Answer for screen readers
The simplified fraction of ( \frac{40}{35} ) is ( \frac{8}{7} ).
Steps to Solve
- Identify the numerator and denominator
The fraction is given as ( \frac{40}{35} ). Here, the numerator is 40 and the denominator is 35.
- Find the GCD of 40 and 35
To simplify the fraction, we first need to determine the greatest common divisor (GCD) of 40 and 35. The factors of each are:
- Factors of 40: ( 1, 2, 4, 5, 8, 10, 20, 40 )
- Factors of 35: ( 1, 5, 7, 35 )
The largest common factor between these two sets is 5. Therefore, ( \text{GCD}(40, 35) = 5 ).

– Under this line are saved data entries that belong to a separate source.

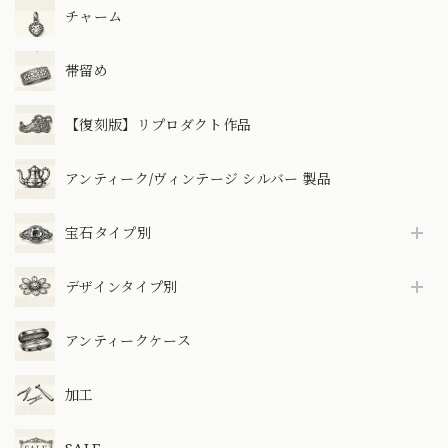
チャーム
帯留め
【復刻版】リプロダクト作品
アンティーク/ヴィンテージ シルバー 製品
宝石タイプ別
デザインタイプ別
アンティークケース
加工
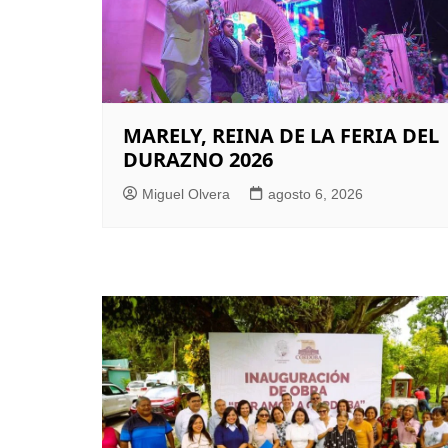
MARELY, REINA DE LA FERIA DEL
DURAZNO 2026
Miguel Olvera
agosto 6, 2026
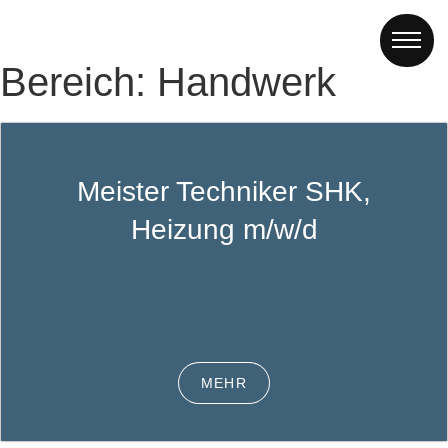
Bereich:
Handwerk
Meister Techniker SHK,
Heizung m/w/d
MEHR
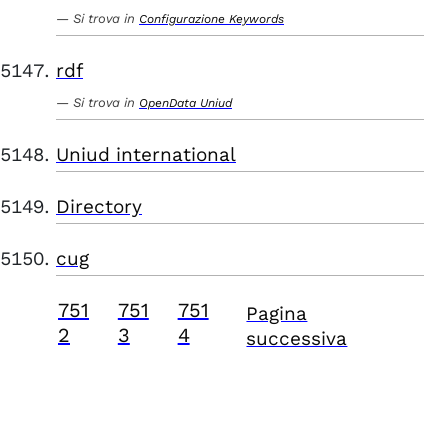
Si trova in
Configurazione Keywords
rdf
Si trova in
OpenData Uniud
Uniud international
Directory
cug
751
751
751
Pagina
2
3
4
successiva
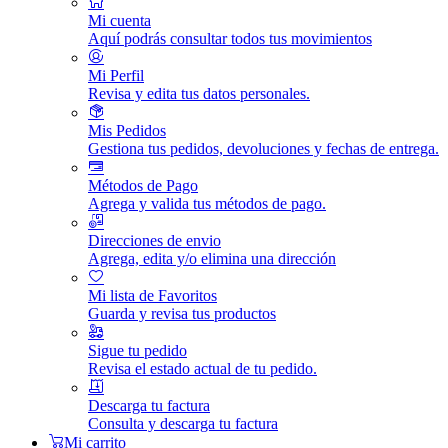
Mi cuenta
Aquí podrás consultar todos tus movimientos
Mi Perfil
Revisa y edita tus datos personales.
Mis Pedidos
Gestiona tus pedidos, devoluciones y fechas de entrega.
Métodos de Pago
Agrega y valida tus métodos de pago.
Direcciones de envio
Agrega, edita y/o elimina una dirección
Mi lista de Favoritos
Guarda y revisa tus productos
Sigue tu pedido
Revisa el estado actual de tu pedido.
Descarga tu factura
Consulta y descarga tu factura
Mi carrito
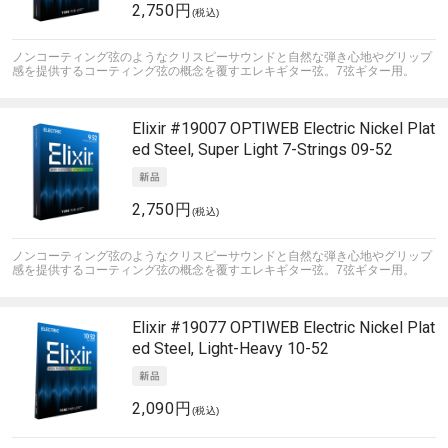
2,750円
(税込)
ノンコーティング弦のようなクリスピーサウンドと自然な弾き心地やグリップ
感を提供するコーティング弦の概念を覆すエレキギター弦。7弦ギター用。
Elixir
#19007 OPTIWEB Electric Nickel Plat
ed Steel, Super Light 7-Strings 09-52
2,750円
(税込)
ノンコーティング弦のようなクリスピーサウンドと自然な弾き心地やグリップ
感を提供するコーティング弦の概念を覆すエレキギター弦。7弦ギター用。
Elixir
#19077 OPTIWEB Electric Nickel Plat
ed Steel, Light-Heavy 10-52
2,090円
(税込)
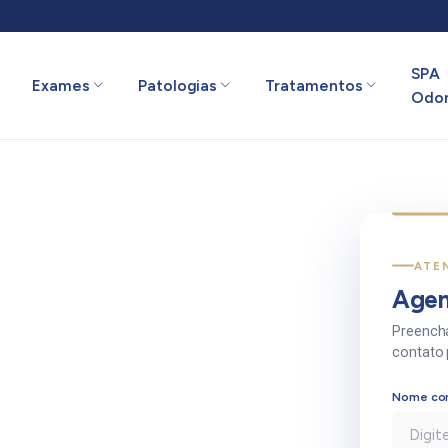
SPA
Exames
Patologias
Tratamentos
Odon
ATE
Agen
Preencha
contato 
Nome co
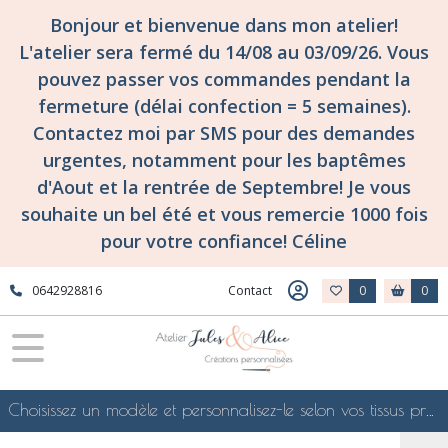
Bonjour et bienvenue dans mon atelier!
L'atelier sera fermé du 14/08 au 03/09/26. Vous
pouvez passer vos commandes pendant la
fermeture (délai confection = 5 semaines).
Contactez moi par SMS pour des demandes
urgentes, notamment pour les baptêmes
d'Aout et la rentrée de Septembre! Je vous
souhaite un bel été et vous remercie 1000 fois
pour votre confiance! Céline
0642928816
Contact
0
0
Choisissez un modèle et personnalisez-le selon vos tissus préférés de mes collections en ligne, je le confectionnerai selon vos souhaits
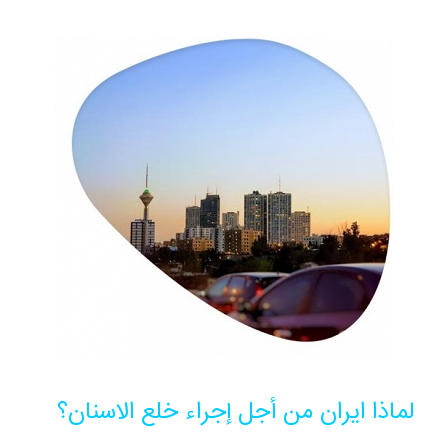
لماذا ايران من أجل إجراء خلع الاسنان؟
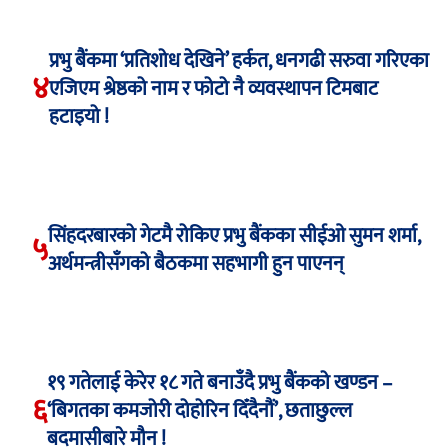
प्रभु बैंकमा ‘प्रतिशोध देखिने’ हर्कत, धनगढी सरुवा गरिएका
४
एजिएम श्रेष्ठको नाम र फोटो नै व्यवस्थापन टिमबाट
हटाइयो !
सिंहदरबारको गेटमै रोकिए प्रभु बैंकका सीईओ सुमन शर्मा,
५
अर्थमन्त्रीसँगको बैठकमा सहभागी हुन पाएनन्
१९ गतेलाई केरेर १८ गते बनाउँदै प्रभु बैंकको खण्डन –
६
‘बिगतका कमजोरी दोहोरिन दिँदैनौं’, छताछुल्ल
बदमासीबारे मौन !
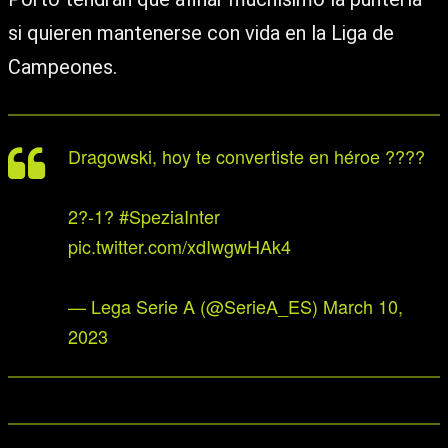
si quieren mantenerse con vida en la Liga de
Campeones.
Dragowski, hoy te convertiste en héroe ????
2?-1?
#SpeziaInter
pic.twitter.com/xdIwgwHAk4
— Lega Serie A (@SerieA_ES)
March 10,
2023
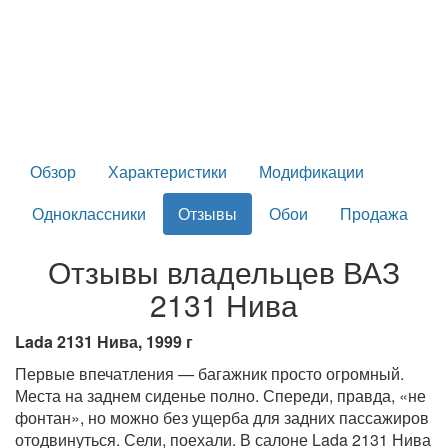
Обзор
Характеристики
Модификации
Одноклассники
Отзывы
Обои
Продажа
Отзывы владельцев ВАЗ
2131 Нива
Lada 2131 Нива, 1999 г
Первые впечатления — багажник просто огромный.
Места на заднем сиденье полно. Спереди, правда, «не
фонтан», но можно без ущерба для задних пассажиров
отодвинуться. Сели, поехали. В салоне Lada 2131 Нива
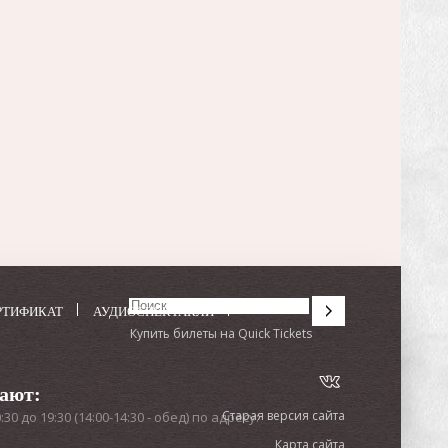
РТИФИКАТ
АУДИОСПЕКТАКЛИ
Купить билеты на Quick Tickets
тают:
Старая версия сайта
0 до 19:30 (14:00-14:30 - обед) по адресу:
Карта сайта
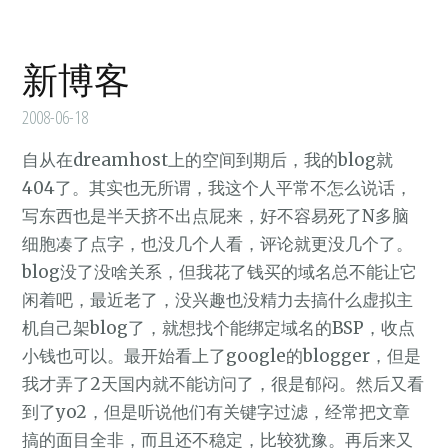
新博客
2008-06-18
自从在dreamhost上的空间到期后，我的blog就
404了。其实也无所谓，我这个人平常不怎么说话，
写东西也是半天挤不出点屁来，好不容易死了N多脑
细胞凑了点字，也没几个人看，评论就更没几个了。
blog没了没啥关系，但我花了钱买的域名总不能让它
闲着吧，最近老了，没兴趣也没精力去搞什么虚拟主
机自己架blog了，就想找个能绑定域名的BSP，收点
小钱也可以。最开始看上了google的blogger，但是
我才弄了2天国内就不能访问了，很是郁闷。然后又看
到了yo2，但是听说他们有关键字过滤，经常把文章
搞的面目全非，而且还不稳定，比较犹豫。再后来又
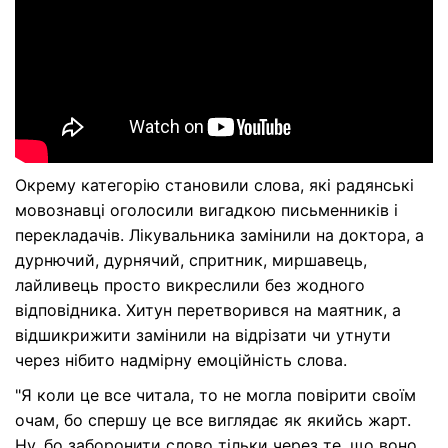
Окрему категорію становили слова, які радянські
мовознавці оголосили вигадкою письменників і
перекладачів. Лікувальника замінили на доктора, а
дурнючий, дурнячий, спритник, миршавець,
лайливець просто викреслили без жодного
відповідника. Хитун перетворився на маятник, а
відшикрижити замінили на відрізати чи утнути
через нібито надмірну емоційність слова.
"Я коли це все читала, то не могла повірити своїм
очам, бо спершу це все виглядає як якийсь жарт.
Ну, бо заборонити слово тільки через те, що воно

- Divide the numerator and denominator by the GCD
Now, we can simplify the fraction by dividing both the numerator and the denominator by their GCD:
$$ \frac{40 \div 5}{35 \div 5} = \frac{8}{7} $$
- State the simplified fraction
The simplified form of ( \frac{40}{35} ) is ( \frac{8}{7} ).
The simplified fraction of ( \frac{40}{35} ) is ( \frac{8}{7} ).
More Information
The fraction ( \frac{8}{7} ) is an improper fraction since the numerator is greater than the denominator, which means it can also be expressed as a mixed number: ( 1 \frac{1}{7} ).
Tips
- Forgetting to find the GCD correctly can lead to incorrect simplification. Always list out the factors or use the Euclidean algorithm to find the GCD accurately.
- Dividing only one part of the fraction instead of both the numerator and the denominator by the GCD.